170 pessoas foram abrigadas somente na segunda-feira
Campo Grande tem mais de mil moradores enfrentando o frio sem a proteção de paredes e teto. No último levantamento oficial, de 2016, a SAS (Secretaria de Assistência Social), informava 1200 pessoas em situação de rua. E não há informação oficial sobre se houve aumento desde então. Com a chegada do inverno e a queda brusca nas temperaturas, também aumenta a parcela dessa população que busca abrigo.
Na madrugada desta segunda-feira (19), 170 pessoas buscaram um local para dormir, 90 delas no Cetremi (Centro de Triagem e Encaminhamento do Migrante) – que também abrange migrantes – e outras 80 no Centro POP, ambos serviços da Prefeitura de Campo Grande.
“As estratégias que a Secretaria de Assistência Social tem é a busca ativa e abordagem diária realizada pelo SEAS [Serviço Especializado de Serviço Social] nas ruas, ofertando os serviços do Centro Pop durante o dia e do Cetremi durante a noite, que é uma casa de acolhimento, onde podem se alimentar, fazer sua higiene pessoal e dormir”, explicou a assessoria de imprensa da Secretaria.
O Cetremi é mais direcionado aos migrantes, e centralizado no atendimento durante a noite.

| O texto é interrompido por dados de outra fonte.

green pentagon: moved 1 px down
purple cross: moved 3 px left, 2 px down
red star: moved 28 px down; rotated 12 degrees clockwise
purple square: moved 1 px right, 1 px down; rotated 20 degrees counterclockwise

A assessoria afirma que esse número de 1200 ‘varia’ em “decorrência do clima por exemplo, períodos de baixas temperaturas, períodos de maior índice de desemprego, uso de drogas, mais pessoas em situação de rua”.
O frio que ninguém quer ver
Quando o assunto são as pessoas em situação de rua, parte do entendimento do poder público sobre o assunto é que elas devem ser forçadas a deixarem a rua, e o vício em substância, que contempla muitos dos ‘moradores de rua’.
Mas não é bem assim. Apesar das adversidades, a rotina estabelecida por essas pessoas oferece mais desafios do que parece e nem sempre o abrigo público é o caminho escolhido por elas. É o caso de Ezequiel Ribeirio, 37, que vive na rua há 20 anos. Parte desse tempo, no entanto, ele passou em cárcere privado, cumprindo pena por crimes que chamou de “desacato a autoridade e revolta”.
Para ele, o período no presídio marcou a vida para sempre. Hoje, Ezequiel sobrevive no centro da cidade, ganhando trocados enquanto cuida dos carros. “Foi pela vida na Agepen [Agência Estadual de Administração do Sistema Penitenciário] que minha vida não tem mais valor nenhum. Sou filho de criação. Cresceram os olhos para minha vida e foi onde que eu virei um lixo, mesmo pagando os meus 10 anos de cadeia e nada dá certo”, comenta ele.
Ezequiel relatou que já viu vários companheiros morrerem de frio, especialmente em 2013, lembra ele, período “de um frio bárbaro”. “Já morei no Cetremi. Vivi, gostei, um lugar da hora, mas aí eu agoniei, como se eu estivesse no sistema carcerário ainda”, conta ele, sobre o abrigo. O sofrimento maior, no entanto, é o filho, Henrique, de cerca de 12 anos, que ele não vê há 3.
A SAS, no entanto, declarou que não ‘força’ nenhuma pessoa em situação de rua à buscar abrigo ou tratamento. “O SEAS identifica indivíduos ou famílias, assim como crianças e adolescentes em situação de trabalho infantil, exploração sexual, uso abusivo de crack e outra drogas, que utilizam os espaços públicos como meio de moradia e/ou de sobrevivência.
O SEAS funciona no período de 24h, sendo que até as 23h a equipe encontra-se nas ruas da cidade realizando a abordagem social, com o intuito de acolher os indivíduos que aceitam o convite para pernoitar no Centro de Triagem e Encaminhamento do Migrante/Cetremi, entretanto, muitos não aceitam e/ou estão sob efeito de álcool e outras drogas”, explicou a assessoria de imprensa da pasta.
No mês de maio, a Secretaria atendeu 129 pessoas e explicou que muitos dos que são vistos em situação de rua estão ali para o acesso mais facilitado às drogas, mas que têm, na verdade, onde morar.
Outra questão que deve atingir essa camada da população é o projeto de Revitalização da Região Central de Campo Grande, o Reviva Centro. Isso porque, dividido entre projetos de comércio e moradia, o próximo semestre deve dar início às obras e promover alterações na região. Hoje, a área da orla ferroviária e da rodoviária antiga são locais onde parte da população em situação de rua se concentra.
Questionada sobre o assunto, a SAS informou, por meio da assessoria de imprensa, que ainda não foi chamada a participar do projeto.